What are your values as you approach these sensitive projects, and do you have a different approach when an event includes death? Most of my works are commissions that involve tragic events. Therefore I have to deal with death but also with life, as they are closely linked to one another. Obviously, I have great respect for these people who were killed and I want to honor them in my work. However, it is crucial for me not to treat them as heroes. Indeed, I want to avoid creating feelings of holiness or religious explanations of any kind towards them. It is more important for me to point to their admirable humanistic values, just like Walter Benjamin in my work Passages or the Sinti and Roma in the memorial in Berlin. I always try to create spaces that celebrate life rather than death. Even places of memorial can give a feeling of the importance of life.
You recently opened some major exhibitions. Tell us about them. How do you approach showing your work differently in a gallery context? My exhibition in Paris at Galerie Jeanne Bucher Jaeger is called “Adama,” which means “earth” in Hebrew. It also has in it the word “Adam,” which in Hebrew not only relates to the first man but to all human beings, and the word “dam,” which means blood—the fluid of life. The Jeanne Bucher Jaeger gallery has been my home since I arrived in France in 1980 to work on the Axe Majeur. In the exhibition, I will show a model of the Axe Majeur that is more than eight meters long, as well the earth sculptures and bas-reliefs I created in 2015 as a comeback to work exclusively with natural material. It is a reference to the houses and villages which are made from earth. I came back to the traditional building techniques of my ancestors who lived 2,000 years ago in the country where I was born.
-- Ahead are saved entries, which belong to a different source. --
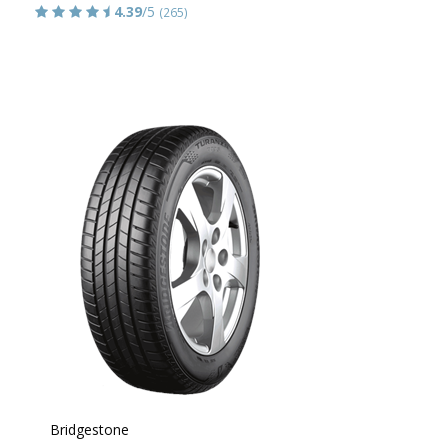
4.39
/5
(265)
Bridgestone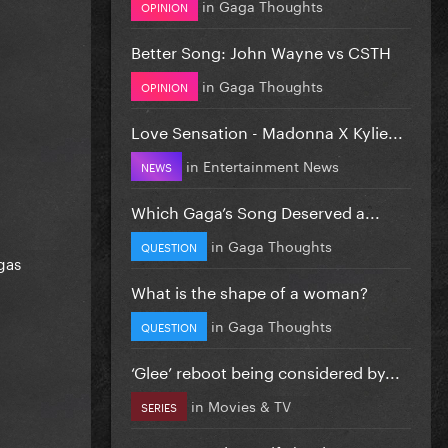
in
Gaga Thoughts
OPINION
Better Song: John Wayne vs CSTH
in
Gaga Thoughts
OPINION
Love Sensation - Madonna X Kylie...
in
Entertainment News
NEWS
Which Gaga’s Song Deserved a...
in
Gaga Thoughts
QUESTION
gas
What is the shape of a woman?
in
Gaga Thoughts
QUESTION
‘Glee’ reboot being considered by...
in
Movies & TV
SERIES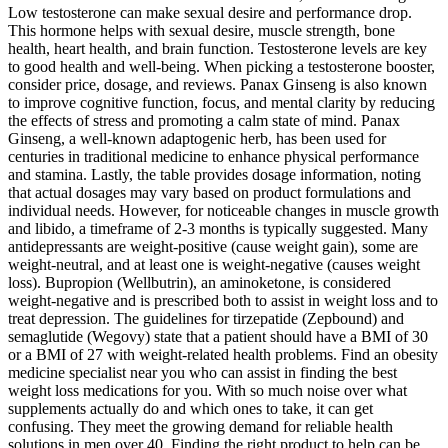
Low testosterone can make sexual desire and performance drop.
This hormone helps with sexual desire, muscle strength, bone
health, heart health, and brain function. Testosterone levels are key
to good health and well-being. When picking a testosterone booster,
consider price, dosage, and reviews. Panax Ginseng is also known
to improve cognitive function, focus, and mental clarity by reducing
the effects of stress and promoting a calm state of mind. Panax
Ginseng, a well-known adaptogenic herb, has been used for
centuries in traditional medicine to enhance physical performance
and stamina. Lastly, the table provides dosage information, noting
that actual dosages may vary based on product formulations and
individual needs. However, for noticeable changes in muscle growth
and libido, a timeframe of 2-3 months is typically suggested. Many
antidepressants are weight-positive (cause weight gain), some are
weight-neutral, and at least one is weight-negative (causes weight
loss). Bupropion (Wellbutrin), an aminoketone, is considered
weight-negative and is prescribed both to assist in weight loss and to
treat depression. The guidelines for tirzepatide (Zepbound) and
semaglutide (Wegovy) state that a patient should have a BMI of 30
or a BMI of 27 with weight-related health problems. Find an obesity
medicine specialist near you who can assist in finding the best
weight loss medications for you. With so much noise over what
supplements actually do and which ones to take, it can get
confusing. They meet the growing demand for reliable health
solutions in men over 40. Finding the right product to help can be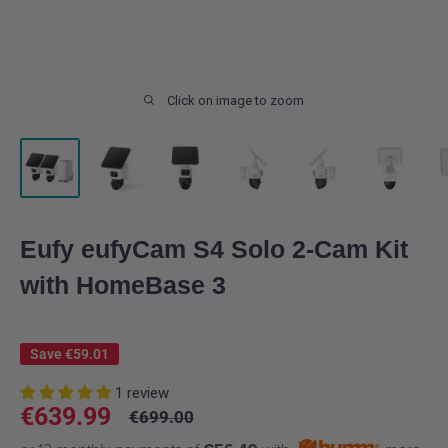
Click on image to zoom
Eufy eufyCam S4 Solo 2-Cam Kit
with HomeBase 3
Save
€59.01
1 review
Sale
€639.99
Regular
€699.00
price
price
On the occasion of the 25th anniversary of my monument the Way of Human Rights in Nuremberg, which was in October, I received the Nuremberg honorary citizenship and I opened an exhibition at Kreis Galerie there. It was an opportunity to present a model, films and installations related to this very important work of mine. Following this work was the initiation of the Nuremberg Human Rights Prize, awarded every two years to freedom and equality fighters who risk their lives but are still anonymous. Later that month I opened a third exhibition, this time in Italy, in the Museo Nazionale dell’Ebraismo Italiano e della Shoah in Ferrara. This exhibition introduces to the public the site-specific project I have been wanting to create in Ferrara: Il Giardino che non c’è (“The Non-Existent Garden”) as an homage to Giorgio Bassani’s book “The Garden of the Finzi-Continis” (“Il giardino dei Finzi-Contini”). Indeed, this garden does not exist in reality, although I have seen tourists looking for it. Some of my main works are also on display there, such as Passages in Portbou, the Way of Human Rights in Nuremberg, the Sinti and Roma memorial—all linked to memory and human rights.
What is your hope for humanity now? I hope people will be more tolerant of others and to each other. I hope for more education all around the world. I hope that in most countries, art will have a key role in people’s daily lives.